# 练习要求
将从含有“Today, Arabic jazz”的那一行到含有“aydreaming. Here’s your friendly reminder”的那一行（首尾两行都包括在内）逐行放入一个 JSON 字符串列表，每行一个字符串，空行不计。只处理这一段，图片不要放进答案。

# 所给条目
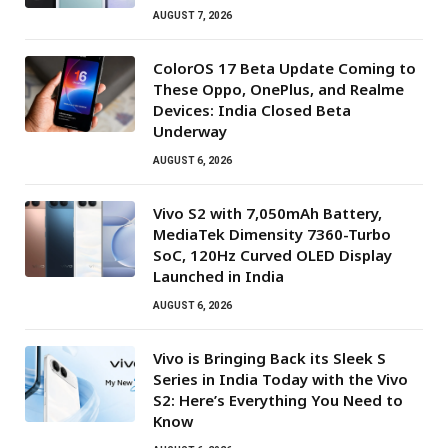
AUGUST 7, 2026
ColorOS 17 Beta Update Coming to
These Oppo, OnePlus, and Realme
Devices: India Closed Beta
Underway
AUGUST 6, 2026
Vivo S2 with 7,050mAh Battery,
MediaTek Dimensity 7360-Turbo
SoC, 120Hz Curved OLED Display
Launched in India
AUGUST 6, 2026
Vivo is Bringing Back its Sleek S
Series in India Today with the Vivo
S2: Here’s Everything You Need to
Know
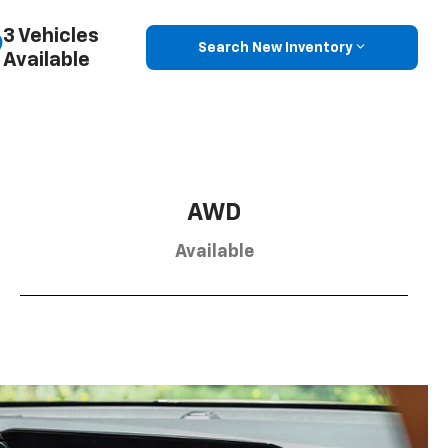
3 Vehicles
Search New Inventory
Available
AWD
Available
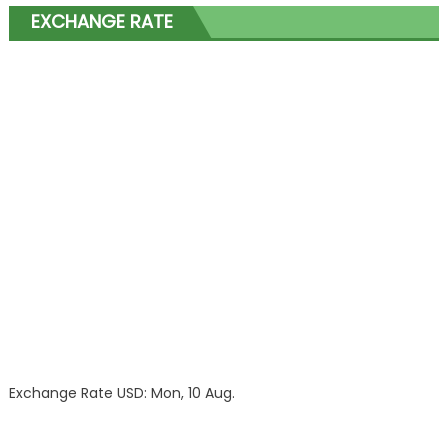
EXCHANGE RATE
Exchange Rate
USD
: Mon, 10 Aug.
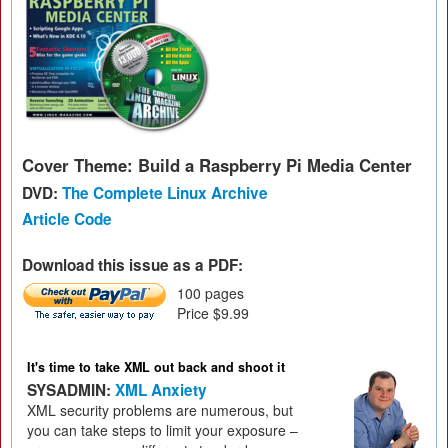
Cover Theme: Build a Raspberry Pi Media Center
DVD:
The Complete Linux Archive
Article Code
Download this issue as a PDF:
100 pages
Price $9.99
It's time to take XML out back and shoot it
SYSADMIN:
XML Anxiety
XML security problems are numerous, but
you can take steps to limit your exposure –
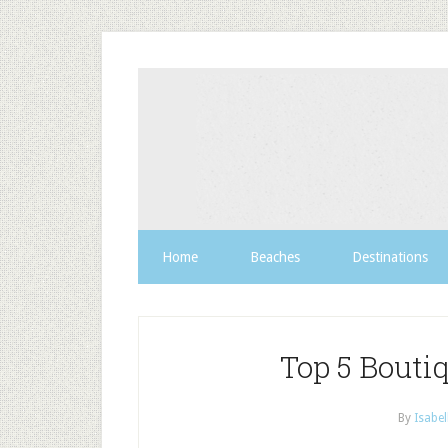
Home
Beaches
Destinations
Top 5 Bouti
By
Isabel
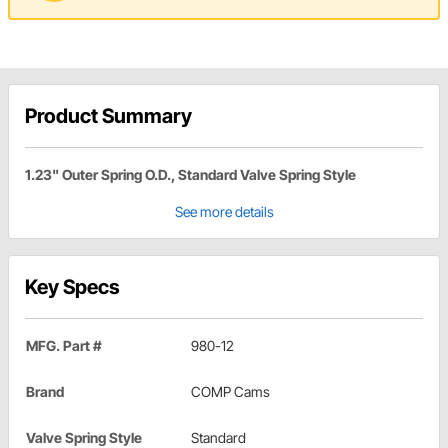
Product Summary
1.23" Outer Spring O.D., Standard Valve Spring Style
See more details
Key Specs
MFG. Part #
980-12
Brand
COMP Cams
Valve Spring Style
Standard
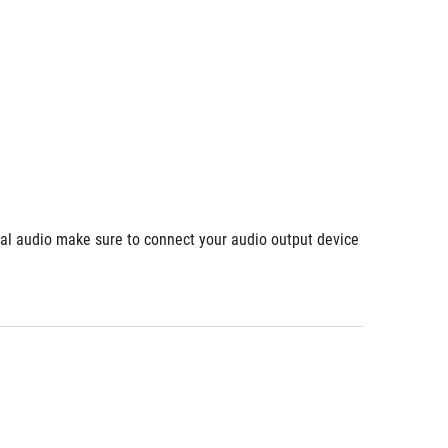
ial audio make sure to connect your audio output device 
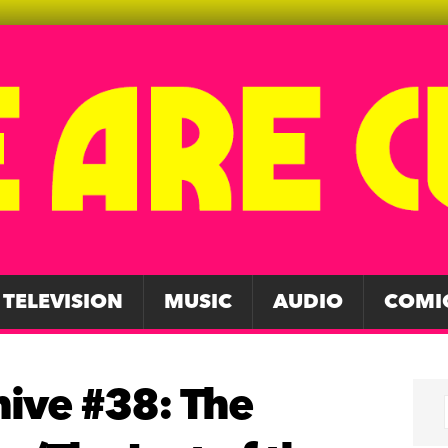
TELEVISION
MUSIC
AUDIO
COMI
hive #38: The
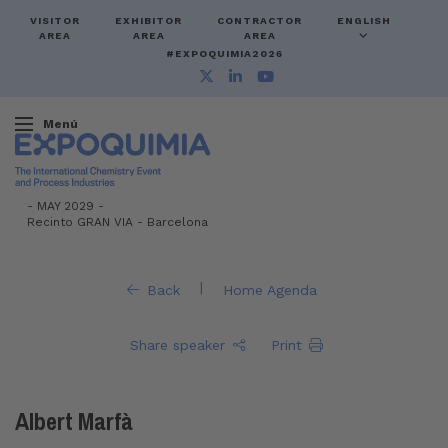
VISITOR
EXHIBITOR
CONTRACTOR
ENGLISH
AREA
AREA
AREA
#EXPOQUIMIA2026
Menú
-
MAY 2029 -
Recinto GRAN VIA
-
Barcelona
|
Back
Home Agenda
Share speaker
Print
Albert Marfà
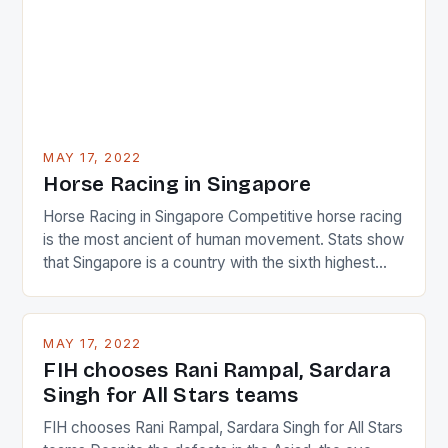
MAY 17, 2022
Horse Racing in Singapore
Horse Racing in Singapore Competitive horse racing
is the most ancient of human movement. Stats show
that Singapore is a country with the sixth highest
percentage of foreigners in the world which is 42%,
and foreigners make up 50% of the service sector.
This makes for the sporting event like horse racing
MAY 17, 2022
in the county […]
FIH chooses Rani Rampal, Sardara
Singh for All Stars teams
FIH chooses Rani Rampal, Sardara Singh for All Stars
--
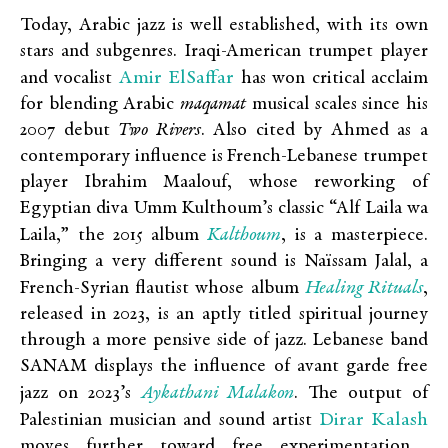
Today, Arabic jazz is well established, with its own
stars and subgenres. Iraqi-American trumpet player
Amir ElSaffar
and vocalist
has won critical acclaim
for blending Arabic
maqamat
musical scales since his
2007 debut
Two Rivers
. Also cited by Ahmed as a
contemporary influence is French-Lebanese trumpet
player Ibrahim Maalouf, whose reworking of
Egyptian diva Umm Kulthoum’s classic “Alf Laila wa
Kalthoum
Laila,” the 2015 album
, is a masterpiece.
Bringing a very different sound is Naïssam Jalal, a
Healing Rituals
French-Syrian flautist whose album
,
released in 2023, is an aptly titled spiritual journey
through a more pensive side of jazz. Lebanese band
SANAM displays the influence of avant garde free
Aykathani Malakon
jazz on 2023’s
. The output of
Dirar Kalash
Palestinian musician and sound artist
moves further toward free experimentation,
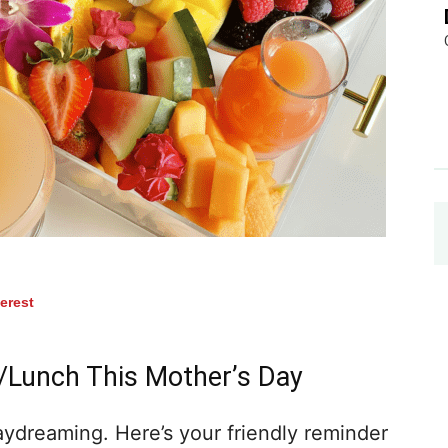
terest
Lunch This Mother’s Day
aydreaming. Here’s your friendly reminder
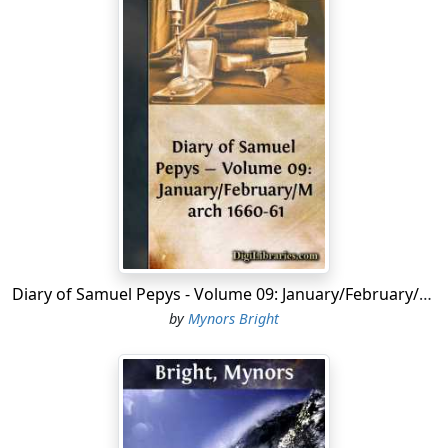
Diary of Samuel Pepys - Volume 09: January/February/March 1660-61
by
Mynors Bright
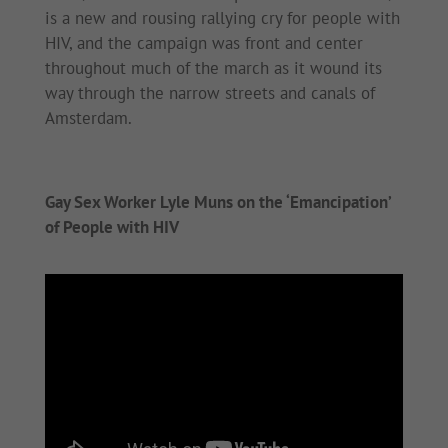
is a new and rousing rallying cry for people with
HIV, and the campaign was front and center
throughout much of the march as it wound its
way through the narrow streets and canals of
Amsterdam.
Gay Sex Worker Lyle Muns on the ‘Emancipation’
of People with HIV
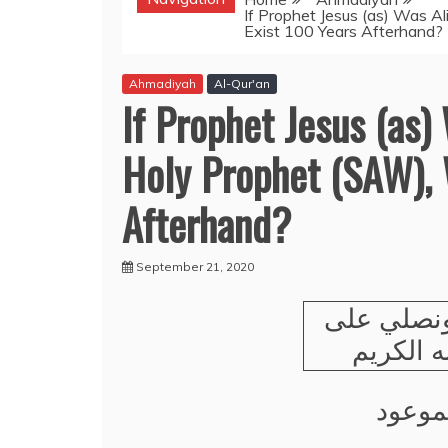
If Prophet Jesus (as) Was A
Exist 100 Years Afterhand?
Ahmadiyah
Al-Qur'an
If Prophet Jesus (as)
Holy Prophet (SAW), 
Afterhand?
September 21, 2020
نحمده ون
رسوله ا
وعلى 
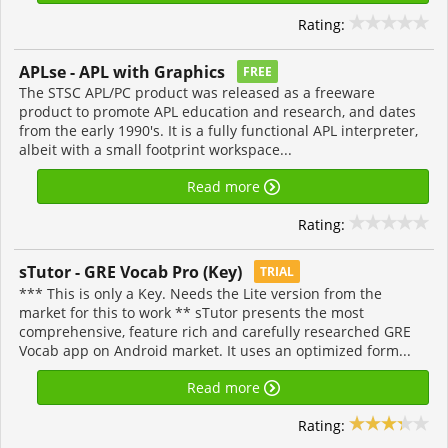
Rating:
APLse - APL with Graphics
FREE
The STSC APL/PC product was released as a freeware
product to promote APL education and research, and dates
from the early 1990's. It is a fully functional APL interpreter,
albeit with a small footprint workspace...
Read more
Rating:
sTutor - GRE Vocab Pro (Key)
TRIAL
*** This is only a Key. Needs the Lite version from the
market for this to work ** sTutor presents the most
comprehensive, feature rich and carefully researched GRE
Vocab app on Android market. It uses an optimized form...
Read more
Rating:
--
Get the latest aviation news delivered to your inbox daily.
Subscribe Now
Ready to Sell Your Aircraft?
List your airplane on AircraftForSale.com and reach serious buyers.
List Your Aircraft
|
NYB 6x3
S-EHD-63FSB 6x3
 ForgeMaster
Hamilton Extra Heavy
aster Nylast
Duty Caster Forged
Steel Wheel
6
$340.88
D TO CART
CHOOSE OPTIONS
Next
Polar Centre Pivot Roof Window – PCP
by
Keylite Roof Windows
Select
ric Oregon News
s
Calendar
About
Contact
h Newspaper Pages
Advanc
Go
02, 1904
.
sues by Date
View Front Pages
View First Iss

# 练习结果
[
  "Today, Arabic jazz is well established, with its own",
  "stars and subgenres. Iraqi-American trumpet player",
  "Amir ElSaffar",
  "and vocalist",
  "has won critical acclaim",
  "for blending Arabic",
  "maqamat",
  "musical scales since his",
  "2007 debut",
  "Two Rivers",
  ". Also cited by Ahmed as a",
  "contemporary influence is French-Lebanese trumpet",
  "player Ibrahim Maalouf, whose reworking of",
  "Egyptian diva Umm Kulthoum’s classic “Alf Laila wa",
  "Kalthoum",
  "Laila,” the 2015 album",
  ", is a masterpiece.",
  "Bringing a very different sound is Naïssam Jalal, a",
  "Healing Rituals",
  "French-Syrian flautist whose album",
  ",",
  "released in 2023, is an aptly titled spiritual journey",
  "through a more pensive side of jazz. Lebanese band",
  "SANAM displays the influence of avant garde free",
  "Aykathani Malakon",
  "jazz on 2023’s",
  ". The output of",
  "Dirar Kalash",
  "Palestinian musician and sound artist",
  "moves further toward free experimentation,",
  "terest",
  "Lunch This Mother’s Day",
  "aydreaming. Here’s your friendly reminder"
]